The “Semiology of a type of male and female as proposed by one film or by groups of films dominates all other elements of fiction. Furhtermore, it adds to the content of narrative cinema, as a cultural product, through the aesthetic and sociological components of the latter. The basic male type,a constant in the Greek movies of the mid-war period of the 20s and 30s, was a “hybrid”, the product of the union of different morals, his bourgeois origin was in the popular pictures and his borrowed “mask” was from American or other stars of the silent cinema.Apart from being naive he created a miserable example without any meaning.Whether he is in films about love, social conflicts,war, the country side, or in comedies,the “jeune premier” of our post-war cinema, the dark, good-looking, reliable young man is omnipresent. He is a petit bourgeois with extreme emotional purity and courtesy for a proper bridegroom, a model of behaviour in a society which is by custom compelled —or deeply desires after its civil-war experiences— to conform.
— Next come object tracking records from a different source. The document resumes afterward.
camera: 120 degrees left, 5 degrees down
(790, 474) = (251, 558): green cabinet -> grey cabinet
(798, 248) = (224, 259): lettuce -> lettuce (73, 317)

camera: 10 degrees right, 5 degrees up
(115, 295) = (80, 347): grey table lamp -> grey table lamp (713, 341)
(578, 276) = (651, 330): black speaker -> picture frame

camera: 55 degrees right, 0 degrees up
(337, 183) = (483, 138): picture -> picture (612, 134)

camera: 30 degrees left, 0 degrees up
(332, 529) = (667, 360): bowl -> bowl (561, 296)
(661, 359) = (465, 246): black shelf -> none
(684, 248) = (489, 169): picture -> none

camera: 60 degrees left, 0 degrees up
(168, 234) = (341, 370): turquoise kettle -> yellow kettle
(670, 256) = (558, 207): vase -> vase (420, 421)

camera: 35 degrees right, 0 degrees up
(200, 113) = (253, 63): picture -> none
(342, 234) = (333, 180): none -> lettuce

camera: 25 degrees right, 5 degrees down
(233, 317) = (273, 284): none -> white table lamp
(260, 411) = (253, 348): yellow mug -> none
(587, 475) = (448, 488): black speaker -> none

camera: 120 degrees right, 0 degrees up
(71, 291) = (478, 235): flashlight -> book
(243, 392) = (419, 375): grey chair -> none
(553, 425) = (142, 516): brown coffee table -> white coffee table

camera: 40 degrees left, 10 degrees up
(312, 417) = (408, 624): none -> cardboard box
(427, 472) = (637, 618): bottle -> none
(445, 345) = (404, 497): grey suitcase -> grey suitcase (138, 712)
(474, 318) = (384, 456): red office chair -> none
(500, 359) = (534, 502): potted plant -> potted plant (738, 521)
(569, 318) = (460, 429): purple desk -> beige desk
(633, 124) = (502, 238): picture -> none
The deceptive differentiation of the “popular”, young man, as represented by G. Foundas, perfectly fits this logic. The white or black shirt with the unbuttoned collar and the black trousers, Foundas’ typical outfit, gradually becomes the standard costume of similar “heroes” both on screen and in life. The model advertized by the “jeune premier” of the 1950s remains valid throughout the 1960s until new, more demanding fictionsl bring new depths to the psychological portrait of the hero, abolishing the established prototype of the handsome bourgeois in the portrait of the main male character. The Greek cinema of the 1950s and the early 1960s signifies for many of us primarily comedy played by the unique actors of this genre. The comedy of that period managed to become extremely popular to a broad spectrum of the public, which recognized itself in the everyday “idiom” of its great but ordinary-looking actors. In the mid-1960s and next to the “old” cinema that continues to produce male “idols” —usually with a perfect Greek profile, appropriate for being exported abroad— heroes with more realistic features appear, who, nevertheless lack individuality as they also mirror the trivial needs of contemporary society. Finally, modern Greek cinema proposes an absolutely “open”, flexible male model, which can seriously be identified with its film directors themselves.